▼▼▼
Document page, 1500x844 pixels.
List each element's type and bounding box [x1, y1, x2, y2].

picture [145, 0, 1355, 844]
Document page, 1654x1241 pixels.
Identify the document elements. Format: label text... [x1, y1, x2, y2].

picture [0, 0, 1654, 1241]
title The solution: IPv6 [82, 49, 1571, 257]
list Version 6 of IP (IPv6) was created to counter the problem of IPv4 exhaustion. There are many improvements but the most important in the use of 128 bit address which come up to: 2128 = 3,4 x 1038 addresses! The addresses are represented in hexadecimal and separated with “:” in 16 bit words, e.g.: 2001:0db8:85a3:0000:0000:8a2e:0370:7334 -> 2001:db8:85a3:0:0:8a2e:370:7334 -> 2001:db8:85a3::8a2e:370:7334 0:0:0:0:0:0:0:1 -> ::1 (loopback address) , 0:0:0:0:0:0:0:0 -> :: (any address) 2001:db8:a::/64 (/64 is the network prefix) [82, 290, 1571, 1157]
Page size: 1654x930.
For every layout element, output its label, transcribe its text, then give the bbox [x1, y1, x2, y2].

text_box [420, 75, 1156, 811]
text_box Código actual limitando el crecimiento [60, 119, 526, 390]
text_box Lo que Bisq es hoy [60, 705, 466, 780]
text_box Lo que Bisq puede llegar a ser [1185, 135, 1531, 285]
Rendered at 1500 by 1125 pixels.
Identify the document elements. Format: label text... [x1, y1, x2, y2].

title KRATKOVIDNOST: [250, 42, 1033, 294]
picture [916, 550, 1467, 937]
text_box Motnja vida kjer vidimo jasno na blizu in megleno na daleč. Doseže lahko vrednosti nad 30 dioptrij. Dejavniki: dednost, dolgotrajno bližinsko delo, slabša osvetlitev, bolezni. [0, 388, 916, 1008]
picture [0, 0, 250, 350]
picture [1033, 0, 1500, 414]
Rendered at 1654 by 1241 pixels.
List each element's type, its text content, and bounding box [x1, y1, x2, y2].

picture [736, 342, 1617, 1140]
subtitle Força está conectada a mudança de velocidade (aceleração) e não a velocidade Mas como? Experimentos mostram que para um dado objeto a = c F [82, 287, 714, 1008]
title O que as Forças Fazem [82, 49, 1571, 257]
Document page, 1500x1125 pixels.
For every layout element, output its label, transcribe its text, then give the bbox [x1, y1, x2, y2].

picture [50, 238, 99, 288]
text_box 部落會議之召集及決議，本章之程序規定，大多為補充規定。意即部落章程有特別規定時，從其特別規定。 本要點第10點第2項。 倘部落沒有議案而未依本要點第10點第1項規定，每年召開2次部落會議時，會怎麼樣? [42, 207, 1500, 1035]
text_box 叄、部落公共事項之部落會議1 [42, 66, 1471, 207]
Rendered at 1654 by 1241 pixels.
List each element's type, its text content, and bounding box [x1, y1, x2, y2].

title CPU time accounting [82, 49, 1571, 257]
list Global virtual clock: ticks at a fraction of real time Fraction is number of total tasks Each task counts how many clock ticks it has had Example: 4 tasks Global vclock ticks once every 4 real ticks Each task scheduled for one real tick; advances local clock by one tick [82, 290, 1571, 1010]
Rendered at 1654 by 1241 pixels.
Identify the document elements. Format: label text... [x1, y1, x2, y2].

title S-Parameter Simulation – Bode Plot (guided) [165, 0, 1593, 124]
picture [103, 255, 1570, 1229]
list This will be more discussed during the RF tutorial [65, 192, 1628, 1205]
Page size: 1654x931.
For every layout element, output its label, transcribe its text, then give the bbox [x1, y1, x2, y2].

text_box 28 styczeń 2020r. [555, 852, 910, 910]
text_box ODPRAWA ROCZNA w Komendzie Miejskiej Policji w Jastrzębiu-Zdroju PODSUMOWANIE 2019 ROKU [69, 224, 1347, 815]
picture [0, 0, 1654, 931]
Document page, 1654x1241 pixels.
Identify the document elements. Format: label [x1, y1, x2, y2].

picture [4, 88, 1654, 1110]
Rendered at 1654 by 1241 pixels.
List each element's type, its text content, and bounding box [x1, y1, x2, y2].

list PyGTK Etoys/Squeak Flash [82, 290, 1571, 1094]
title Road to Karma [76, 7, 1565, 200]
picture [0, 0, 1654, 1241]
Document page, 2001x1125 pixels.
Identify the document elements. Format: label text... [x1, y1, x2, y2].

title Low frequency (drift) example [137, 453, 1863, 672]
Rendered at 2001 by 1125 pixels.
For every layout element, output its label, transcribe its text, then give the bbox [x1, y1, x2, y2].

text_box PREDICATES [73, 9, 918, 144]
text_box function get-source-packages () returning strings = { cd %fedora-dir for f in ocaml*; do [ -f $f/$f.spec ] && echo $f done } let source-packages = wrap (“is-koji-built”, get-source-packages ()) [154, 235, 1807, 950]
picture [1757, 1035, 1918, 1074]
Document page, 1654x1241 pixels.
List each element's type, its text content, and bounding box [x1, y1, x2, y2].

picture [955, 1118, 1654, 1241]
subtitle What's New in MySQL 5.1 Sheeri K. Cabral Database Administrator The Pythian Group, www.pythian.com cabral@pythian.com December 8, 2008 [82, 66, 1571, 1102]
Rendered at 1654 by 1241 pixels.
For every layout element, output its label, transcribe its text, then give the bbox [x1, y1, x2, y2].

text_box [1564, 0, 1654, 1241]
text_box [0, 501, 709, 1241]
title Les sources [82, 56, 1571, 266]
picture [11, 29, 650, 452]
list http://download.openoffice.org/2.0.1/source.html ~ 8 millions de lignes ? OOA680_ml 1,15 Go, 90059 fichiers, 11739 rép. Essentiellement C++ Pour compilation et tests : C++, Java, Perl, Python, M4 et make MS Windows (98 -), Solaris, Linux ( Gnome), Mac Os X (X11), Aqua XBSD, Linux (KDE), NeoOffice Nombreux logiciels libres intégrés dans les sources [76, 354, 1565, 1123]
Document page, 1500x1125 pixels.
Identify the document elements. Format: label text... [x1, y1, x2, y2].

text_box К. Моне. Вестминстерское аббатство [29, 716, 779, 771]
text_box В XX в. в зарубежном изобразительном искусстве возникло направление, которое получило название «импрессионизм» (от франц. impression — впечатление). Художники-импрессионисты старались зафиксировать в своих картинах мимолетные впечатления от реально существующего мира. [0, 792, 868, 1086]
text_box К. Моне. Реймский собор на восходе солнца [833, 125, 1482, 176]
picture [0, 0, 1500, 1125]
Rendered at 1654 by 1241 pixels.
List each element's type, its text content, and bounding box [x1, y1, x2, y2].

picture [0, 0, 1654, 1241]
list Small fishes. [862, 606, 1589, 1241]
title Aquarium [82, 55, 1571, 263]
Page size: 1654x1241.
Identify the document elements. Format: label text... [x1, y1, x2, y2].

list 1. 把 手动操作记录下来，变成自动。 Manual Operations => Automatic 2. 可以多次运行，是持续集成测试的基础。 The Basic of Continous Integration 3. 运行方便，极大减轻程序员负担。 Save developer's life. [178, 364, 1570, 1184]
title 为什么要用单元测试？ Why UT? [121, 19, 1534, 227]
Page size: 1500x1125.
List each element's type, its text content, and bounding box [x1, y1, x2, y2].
▲▲▲
▸ EXERCISE DIRECTIONS:
Please duplicate every one of the items above line for line, changing nothing.

▸ CORRECT OUTPUT:
Document page, 1500x844 pixels.
List each element's type and bounding box [x1, y1, x2, y2].

picture [145, 0, 1355, 844]
Document page, 1654x1241 pixels.
Identify the document elements. Format: label text... [x1, y1, x2, y2].

picture [0, 0, 1654, 1241]
title The solution: IPv6 [82, 49, 1571, 257]
list Version 6 of IP (IPv6) was created to counter the problem of IPv4 exhaustion. There are many improvements but the most important in the use of 128 bit address which come up to: 2128 = 3,4 x 1038 addresses! The addresses are represented in hexadecimal and separated with “:” in 16 bit words, e.g.: 2001:0db8:85a3:0000:0000:8a2e:0370:7334 -> 2001:db8:85a3:0:0:8a2e:370:7334 -> 2001:db8:85a3::8a2e:370:7334 0:0:0:0:0:0:0:1 -> ::1 (loopback address) , 0:0:0:0:0:0:0:0 -> :: (any address) 2001:db8:a::/64 (/64 is the network prefix) [82, 290, 1571, 1157]
Page size: 1654x930.
For every layout element, output its label, transcribe its text, then give the bbox [x1, y1, x2, y2].

text_box [420, 75, 1156, 811]
text_box Código actual limitando el crecimiento [60, 119, 526, 390]
text_box Lo que Bisq es hoy [60, 705, 466, 780]
text_box Lo que Bisq puede llegar a ser [1185, 135, 1531, 285]
Rendered at 1500 by 1125 pixels.
Identify the document elements. Format: label text... [x1, y1, x2, y2].

title KRATKOVIDNOST: [250, 42, 1033, 294]
picture [916, 550, 1467, 937]
text_box Motnja vida kjer vidimo jasno na blizu in megleno na daleč. Doseže lahko vrednosti nad 30 dioptrij. Dejavniki: dednost, dolgotrajno bližinsko delo, slabša osvetlitev, bolezni. [0, 388, 916, 1008]
picture [0, 0, 250, 350]
picture [1033, 0, 1500, 414]
Rendered at 1654 by 1241 pixels.
List each element's type, its text content, and bounding box [x1, y1, x2, y2].

picture [736, 342, 1617, 1140]
subtitle Força está conectada a mudança de velocidade (aceleração) e não a velocidade Mas como? Experimentos mostram que para um dado objeto a = c F [82, 287, 714, 1008]
title O que as Forças Fazem [82, 49, 1571, 257]
Document page, 1500x1125 pixels.
For every layout element, output its label, transcribe its text, then give the bbox [x1, y1, x2, y2].

picture [50, 238, 99, 288]
text_box 部落會議之召集及決議，本章之程序規定，大多為補充規定。意即部落章程有特別規定時，從其特別規定。 本要點第10點第2項。 倘部落沒有議案而未依本要點第10點第1項規定，每年召開2次部落會議時，會怎麼樣? [42, 207, 1500, 1035]
text_box 叄、部落公共事項之部落會議1 [42, 66, 1471, 207]
Rendered at 1654 by 1241 pixels.
List each element's type, its text content, and bounding box [x1, y1, x2, y2].

title CPU time accounting [82, 49, 1571, 257]
list Global virtual clock: ticks at a fraction of real time Fraction is number of total tasks Each task counts how many clock ticks it has had Example: 4 tasks Global vclock ticks once every 4 real ticks Each task scheduled for one real tick; advances local clock by one tick [82, 290, 1571, 1010]
Rendered at 1654 by 1241 pixels.
Identify the document elements. Format: label text... [x1, y1, x2, y2].

title S-Parameter Simulation – Bode Plot (guided) [165, 0, 1593, 124]
picture [103, 255, 1570, 1229]
list This will be more discussed during the RF tutorial [65, 192, 1628, 1205]
Page size: 1654x931.
For every layout element, output its label, transcribe its text, then give the bbox [x1, y1, x2, y2].

text_box 28 styczeń 2020r. [555, 852, 910, 910]
text_box ODPRAWA ROCZNA w Komendzie Miejskiej Policji w Jastrzębiu-Zdroju PODSUMOWANIE 2019 ROKU [69, 224, 1347, 815]
picture [0, 0, 1654, 931]
Document page, 1654x1241 pixels.
Identify the document elements. Format: label [x1, y1, x2, y2].

picture [4, 88, 1654, 1110]
Rendered at 1654 by 1241 pixels.
List each element's type, its text content, and bounding box [x1, y1, x2, y2].

list PyGTK Etoys/Squeak Flash [82, 290, 1571, 1094]
title Road to Karma [76, 7, 1565, 200]
picture [0, 0, 1654, 1241]
Document page, 2001x1125 pixels.
Identify the document elements. Format: label text... [x1, y1, x2, y2].

title Low frequency (drift) example [137, 453, 1863, 672]
Rendered at 2001 by 1125 pixels.
For every layout element, output its label, transcribe its text, then give the bbox [x1, y1, x2, y2].

text_box PREDICATES [73, 9, 918, 144]
text_box function get-source-packages () returning strings = { cd %fedora-dir for f in ocaml*; do [ -f $f/$f.spec ] && echo $f done } let source-packages = wrap (“is-koji-built”, get-source-packages ()) [154, 235, 1807, 950]
picture [1757, 1035, 1918, 1074]
Document page, 1654x1241 pixels.
List each element's type, its text content, and bounding box [x1, y1, x2, y2].

picture [955, 1118, 1654, 1241]
subtitle What's New in MySQL 5.1 Sheeri K. Cabral Database Administrator The Pythian Group, www.pythian.com cabral@pythian.com December 8, 2008 [82, 66, 1571, 1102]
Rendered at 1654 by 1241 pixels.
For every layout element, output its label, transcribe its text, then give the bbox [x1, y1, x2, y2].

text_box [1564, 0, 1654, 1241]
text_box [0, 501, 709, 1241]
title Les sources [82, 56, 1571, 266]
picture [11, 29, 650, 452]
list http://download.openoffice.org/2.0.1/source.html ~ 8 millions de lignes ? OOA680_ml 1,15 Go, 90059 fichiers, 11739 rép. Essentiellement C++ Pour compilation et tests : C++, Java, Perl, Python, M4 et make MS Windows (98 -), Solaris, Linux ( Gnome), Mac Os X (X11), Aqua XBSD, Linux (KDE), NeoOffice Nombreux logiciels libres intégrés dans les sources [76, 354, 1565, 1123]
Document page, 1500x1125 pixels.
Identify the document elements. Format: label text... [x1, y1, x2, y2].

text_box К. Моне. Вестминстерское аббатство [29, 716, 779, 771]
text_box В XX в. в зарубежном изобразительном искусстве возникло направление, которое получило название «импрессионизм» (от франц. impression — впечатление). Художники-импрессионисты старались зафиксировать в своих картинах мимолетные впечатления от реально существующего мира. [0, 792, 868, 1086]
text_box К. Моне. Реймский собор на восходе солнца [833, 125, 1482, 176]
picture [0, 0, 1500, 1125]
Rendered at 1654 by 1241 pixels.
List each element's type, its text content, and bounding box [x1, y1, x2, y2].

picture [0, 0, 1654, 1241]
list Small fishes. [862, 606, 1589, 1241]
title Aquarium [82, 55, 1571, 263]
Page size: 1654x1241.
Identify the document elements. Format: label text... [x1, y1, x2, y2].

list 1. 把 手动操作记录下来，变成自动。 Manual Operations => Automatic 2. 可以多次运行，是持续集成测试的基础。 The Basic of Continous Integration 3. 运行方便，极大减轻程序员负担。 Save developer's life. [178, 364, 1570, 1184]
title 为什么要用单元测试？ Why UT? [121, 19, 1534, 227]
Page size: 1500x1125.
List each element's type, its text content, and bounding box [x1, y1, x2, y2].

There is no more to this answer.